4. The Defamation Act 2013 has done much to clarify and improve the balance between pro­tecting an individual’s reputation and the freedom of speech of others. Do you agree?

This is an example of the type of exam question you might get on this topic. As always you will be expected to state a view to the effectiveness of the Act in this regard. In the tort of defamation an individual’s reputation is said to be pitted against freedom of expression. For years it was suggested that the courts have struck this balance ‘in quite the wrong way’ (Weir p 175).
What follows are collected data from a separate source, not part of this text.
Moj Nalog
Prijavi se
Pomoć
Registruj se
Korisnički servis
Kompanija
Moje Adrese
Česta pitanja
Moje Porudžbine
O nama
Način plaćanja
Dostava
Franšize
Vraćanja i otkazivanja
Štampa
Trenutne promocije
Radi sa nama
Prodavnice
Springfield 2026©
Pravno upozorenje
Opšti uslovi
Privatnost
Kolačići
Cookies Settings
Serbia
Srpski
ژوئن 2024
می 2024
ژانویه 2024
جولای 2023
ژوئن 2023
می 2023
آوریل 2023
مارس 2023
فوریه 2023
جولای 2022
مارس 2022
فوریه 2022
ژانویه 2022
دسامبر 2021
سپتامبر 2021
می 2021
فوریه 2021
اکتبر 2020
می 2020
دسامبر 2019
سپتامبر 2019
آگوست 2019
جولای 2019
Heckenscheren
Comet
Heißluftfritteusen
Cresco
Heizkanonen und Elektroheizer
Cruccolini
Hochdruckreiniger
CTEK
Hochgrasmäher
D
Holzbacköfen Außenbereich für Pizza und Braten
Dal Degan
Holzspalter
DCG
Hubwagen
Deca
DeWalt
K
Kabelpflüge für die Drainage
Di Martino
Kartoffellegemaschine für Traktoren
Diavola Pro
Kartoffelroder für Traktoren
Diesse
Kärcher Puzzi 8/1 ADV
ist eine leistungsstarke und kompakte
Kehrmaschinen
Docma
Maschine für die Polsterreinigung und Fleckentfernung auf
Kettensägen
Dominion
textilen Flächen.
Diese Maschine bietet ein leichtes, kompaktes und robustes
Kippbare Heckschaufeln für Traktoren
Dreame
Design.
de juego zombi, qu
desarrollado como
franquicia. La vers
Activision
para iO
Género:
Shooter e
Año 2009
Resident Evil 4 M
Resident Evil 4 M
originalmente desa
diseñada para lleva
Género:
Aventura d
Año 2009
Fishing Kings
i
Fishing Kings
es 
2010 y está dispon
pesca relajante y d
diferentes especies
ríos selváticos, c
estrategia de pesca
At the heart of the tort of defamation lies the question as to when an individual’s interest in what people think of them should trump or silence the freedom of others to be able to say what they know, or think they know, about them. Until recently, defamation essentially allowed an individual to sue another who says anything that might make a third party think less of the claimant without having to show that what was said is untrue, that it caused them harm or that the speaker was unreasonable or at fault.  This has now changed. Section 1 of the Defamation Act 2013 introduces a ‘serious harm’ requirement intended to ensure that only the most egregious cases are brought - the extent to which this restricts future claims remains to be seen. You should also consider the potential impact of the new defences – in particular the defence of publication in a matter of public interest. For our view on the likely impact of the 2013 Act see section 17.1.